Can we agree that the problem with spy movies is all that sex, violence, and snappy pacing? Well, Robert De Niro's second film as director supplies a purported history of the CIA that carries all the brio of your Aunt Bertha's travel slides. Yeah, there's a pretty good movie somewhere here, though it doesn't add up to the slack-paced 168 minutes we're left with. De Niro thinks he's making an important film, but he should have tried making an exciting one, then let the importance follow naturally. Matt Damon is fine, as is the supporting cast of John Turturro, Alec Baldwin, and, hey, Robert De Niro. But they're all so stone-faced somber that it feels like everyone's mother died in a bus plunge just before filming. The only special feature is another 16 minutes of footage, for those who felt cheated by the original length. JORDAN HARPER

The Natural: Director's Cut

Sony, $24.94

Barry Levinson's decision to recut his 23-year-old baseball yarn, starring Robert Redford as aging phenom Roy Hobbs, feels more like an economic move than an artistic one.
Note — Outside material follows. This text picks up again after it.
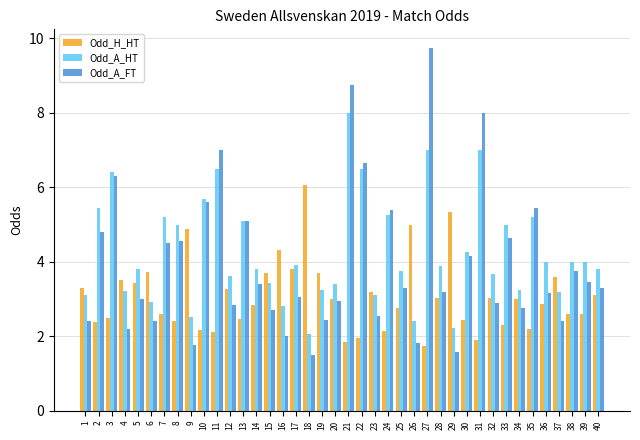

Which category has the lowest value in the Odd_H_HT series?

27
He's selling to the fan who can't get enough of this magical tale, a mythic betrayal of Bernard Malamud's novel; you own one copy, well, why not make it two? All he's done is reshape the first 20 minutes, casting it as flashback—to make Hobbs "darker," though this assertion doesn't fly so much as dribble foul. The additional footage doesn't add much; it's mostly Redford looking forlorn as he revisits old haunts. The collection is well served, though, by the second disc's docs and shorts, dealing with everything from the use of slo-mo to the heavy-handed history-cum-mythology that permeates every second of this feel-good film with the happy ending Malamud would have loathed. ROBERT WILONSKY

Twin Peaks: The Second Season

Paramount, $54.99

So, here it is: perhaps the most infamous shark-jumping in TV history. The first season of David Lynch and Mark Frost's comedy-horror-mystery-soap opera caused a cultural frenzy of "damn good coffee" quips and questions over who murdered prom queen/town doorknob Laura Palmer. It's also maybe the single finest season of television ever. Season two, not so much. For a while, it almost lives up to its former glory (much of it shot near North Bend, where fans still make pilgrimages). But after the killer is revealed and Lynch abandons the show, the dramatic tension drops so quickly your neck will hurt. Fans of season one will have to witness the train wreck for themselves. But this might not be the time to do it: There are barely any special features here, and word is a massive boxed set of the series and film will land later this year. JORDAN HARPER

Other Releases

Continuing the assassination theme, RFK gets shot in Emilio Estevez's Hollywood ensemble piece Bobby, in which Sharon Stone acquits herself reasonably well. Also set in the '60s, the reissued The Hours and the Times imagines a vacation interlude between Beatles manager Brian Epstein and John Lennon (a career-making role for Ian Hart). The gay sex farce Eating Out 2 is both cheerfully raunchy and dumb. Six lesser Doris Day titles are boxed together from her early contract days at Warner Bros. Cult viewing of a different kind is found in the documentary Jonestown: The Life and Death of Peoples Temple. For another brand of scare cinema, there's A Talk With Your Kids About Smoking, made by an heir to the R.J. Reynolds tobacco fortune who's perhaps hoping to emulate Al Gore in An Inconvenient Truth. From the late Argentine director Fabián Bielinsky, The Aura is a superior heist flick. Say what you will about Mel Gibson's politics, but a new collection including Braveheart and a director's cut of Payback shows he knows his way around a movie camera. And for a more genial sort of eccentric, there's the family documentary My Father the Genius, Lucia Small's affectionate portrait of her lost-in-the-'70s architect father.